I thought back to all the times I refused to eat my vegetables as a child, and my parents would tell me, “There are kids starving in China.”

And I, irritated, would grumble to myself, “Do you want me to get an envelope and send it to them?”

I had the privileges that come with being an American. I had the privilege of food, water, shelter. And the privilege of being ungrateful. 

I am a child of immigrants, people who came from nothing. My parents deserved what they earned, but I don’t deserve what I received. I don’t deserve Christmas gifts or birthday parties. I don’t deserve music lessons or tennis classes. I don’t deserve to go to school or to eat three—maybe even four—meals a day. I don’t deserve to shower with hot water or to sleep under a roof that doesn’t leak when it rains. And yet here I am, safe and healthy in a well-to-do suburb in Southern California.

Was I an American? Did I deserve to be? Did I even want to be?

This past summer I volunteered in Tanzania for a public health program. A man greeted us, led us upstairs, forced open a door without a doorknob, and told us to take a seat. The room was lit only by a single barred window. Cracks in the walls had been hastily resealed, bulging like varicose veins. 

For maybe the twentieth time that week, we were told to introduce ourselves with our name and country of origin. 

“Hi, I’m Audrey, and I’m from America.”

He blinked, “Ah. America. And your parents are from?” 

“Taiwan and Vietnam.”

He seemed satisfied with that answer, so he moved on to the next girl in line. 

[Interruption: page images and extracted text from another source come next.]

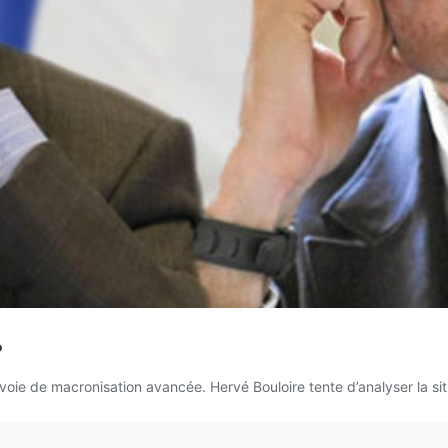
?
oie de macronisation avancée. Hervé Bouloire tente d’analyser la sit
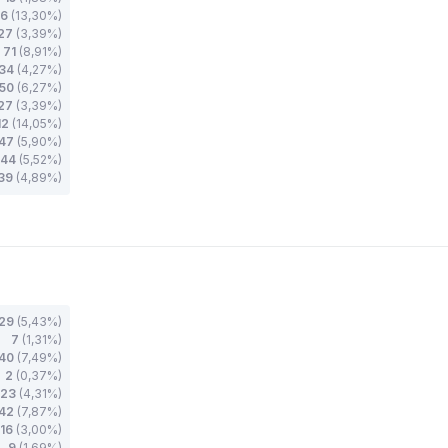
06
(13,30%)
27
(3,39%)
71
(8,91%)
34
(4,27%)
50
(6,27%)
27
(3,39%)
12
(14,05%)
47
(5,90%)
44
(5,52%)
39
(4,89%)
29
(5,43%)
7
(1,31%)
40
(7,49%)
2
(0,37%)
23
(4,31%)
42
(7,87%)
16
(3,00%)
9
(1,69%)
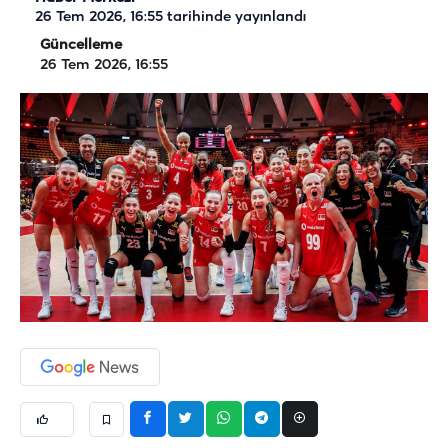
26 Tem 2026, 16:55
tarihinde yayınlandı
Güncelleme
26 Tem 2026, 16:55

The whole interaction lasted maybe half a minute, but it made me realize that I didn’t look like what he expected an American to look like. But an Asian, I fit that description just fine. 

Except I really didn’t. 

Unlike most of my friends, my parents spoke exclusively in English at home, so I never picked up Taiwanese or Vietnamese. As I got older, waiters at Asian restaurants began to ask me what I’d like to order instead of my parents. But they’d always ask me in Taiwanese or Vietnamese, languages I didn’t speak. And then I would get flustered and they would get flustered and soon enough we would both start stammering and apologizing, all because I didn’t know the language I was supposed to. 

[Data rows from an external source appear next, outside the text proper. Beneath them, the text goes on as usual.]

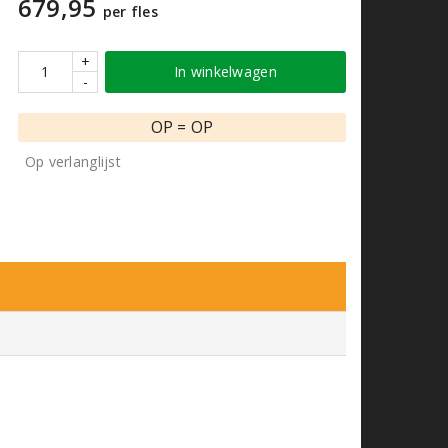
679,95
per fles
+
In winkelwagen
-
OP = OP
Op verlanglijst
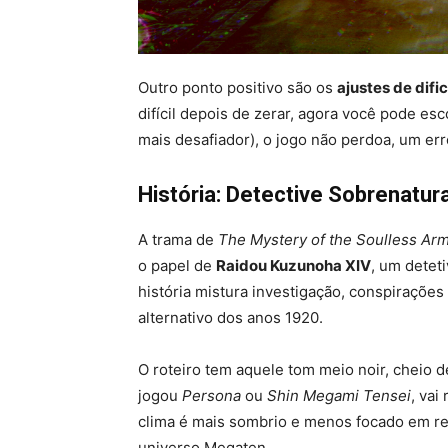
Outro ponto positivo são os
ajustes de difi
difícil depois de zerar, agora você pode e
mais desafiador), o jogo não perdoa, um err
História: Detective Sobrenatura
A trama de
The Mystery of the Soulless Ar
o papel de
Raidou Kuzunoha XIV
, um detet
história mistura investigação, conspiraçõe
alternativo dos anos 1920.
O roteiro tem aquele tom meio noir, cheio de
jogou
Persona
ou
Shin Megami Tensei
, vai
clima é mais sombrio e menos focado em rel
universo Megaten.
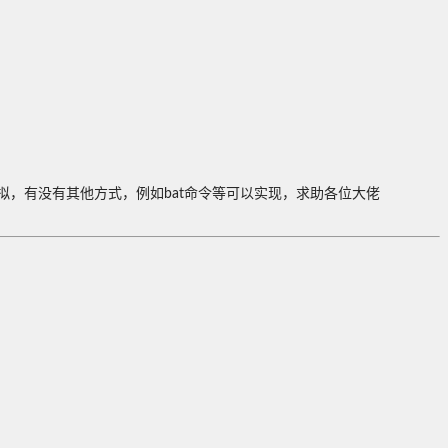
模拟，有没有其他方式，例如bat命令等可以实现，求助各位大佬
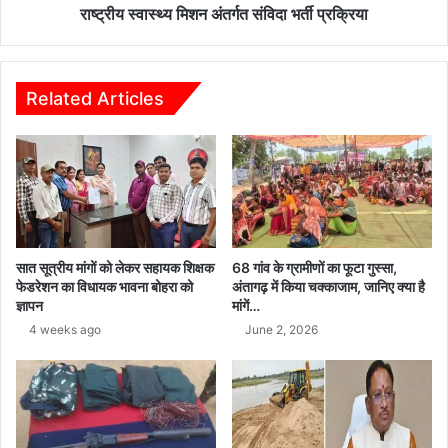
राष्ट्रीय स्वास्थ्य मिशन अंतर्गत संविदा भर्ती प्रक्रिया
Related Articles
सात सूत्रीय मांगों को लेकर सहायक शिक्षक
68 गांव के ग्रामीणों का फूटा गुस्सा,
फेडरेशन का विधायक भावना बोहरा को
अंतागढ़ में किया चक्काजाम, जानिए क्या है
ज्ञापन
मांगें…
4 weeks ago
June 2, 2026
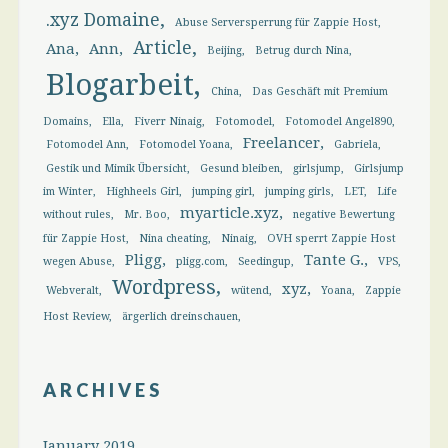
.xyz Domaine
Abuse Serversperrung für Zappie Host
Article
Ana
Ann
Beijing
Betrug durch Nina
Blogarbeit
China
Das Geschäft mit Premium
Domains
Ella
Fiverr Ninaig
Fotomodel
Fotomodel Angel890
Freelancer
Fotomodel Ann
Fotomodel Yoana
Gabriela
Gestik und Mimik Übersicht
Gesund bleiben
girlsjump
Girlsjump
im Winter
Highheels Girl
jumping girl
jumping girls
LET
Life
myarticle.xyz
without rules
Mr. Boo
negative Bewertung
für Zappie Host
Nina cheating
Ninaig
OVH sperrt Zappie Host
Pligg
Tante G.
wegen Abuse
pligg.com
Seedingup
VPS
Wordpress
xyz
Webveralt
wütend
Yoana
Zappie
Host Review
ärgerlich dreinschauen
ARCHIVES
January 2019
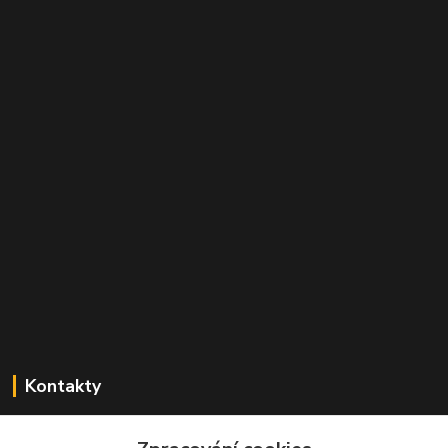
Kontakty
Zdeněk Mencl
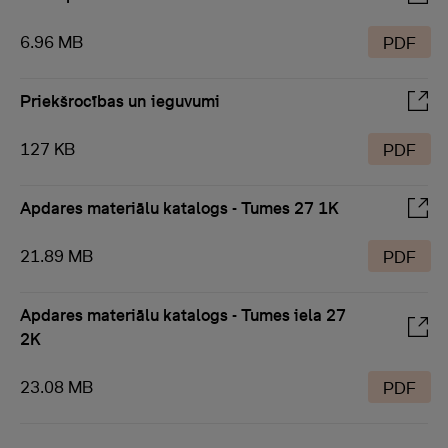
6.96 MB
PDF
Priekšrocības un ieguvumi
127 KB
PDF
Apdares materiālu katalogs - Tumes 27 1K
21.89 MB
PDF
Apdares materiālu katalogs - Tumes iela 27
2K
23.08 MB
PDF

I can’t communicate with any of my relatives, but I feel obligated to at least be present when they visit. My brother and I would stand nearby as my parents spoke to them, nodding and smiling whenever they looked our way. And when they laughed, we’d laugh along too despite not having any idea what we were laughing at. Occasionally my mom would parrot sentences back and forth between us, but it always felt more of a forced, empty acknowledgment of our presence than a real conversation. When I did speak, I had to remind myself to be quiet, to wait my turn, and to keep my hands still. I was too loud, too overeager. Too American. I realized I couldn’t suddenly transform into either an Asian or American whenever it’s convenient, because my skin and my hair and my voice and my words could never reflect just one. 

To this day, I’ve never been to Taiwan or Vietnam. My impression of Asia is abstract and intangible; I’ve never felt its suffocating humidity, never heard the rumbling of its motorbikes, never marveled at Taipei 101, never bought from the floating markets of the Mekong Delta. But perhaps it’s better it remains that way. I would never pass for Asian. I would be surrounded by people with faces like mine, but people who don’t speak like I do, don’t dress like I do, don’t live like I do. 

Instead I’ve traveled to Mount Rushmore and the Golden Gate Bridge and the Grand Canyon and the Washington Monument. I’ve lived in America all my life, but I still wonder if I am more of an Asian American or an American Asian. This country—the country that passed the Chinese Exclusion Act, committed the My Lai Massacre, and supported more than a few oppressive regimes across multiple continents—was the same country that saved my family. The same one that raised me. My cultural identity—both Asian and American—feels like a guest I once welcomed but now couldn’t be rid of. So I live with one foot on each side of a compass, unable to part with either. 

I’m Asian-American. Asian. American. Just one would have sufficed, but now I don’t feel like much of either.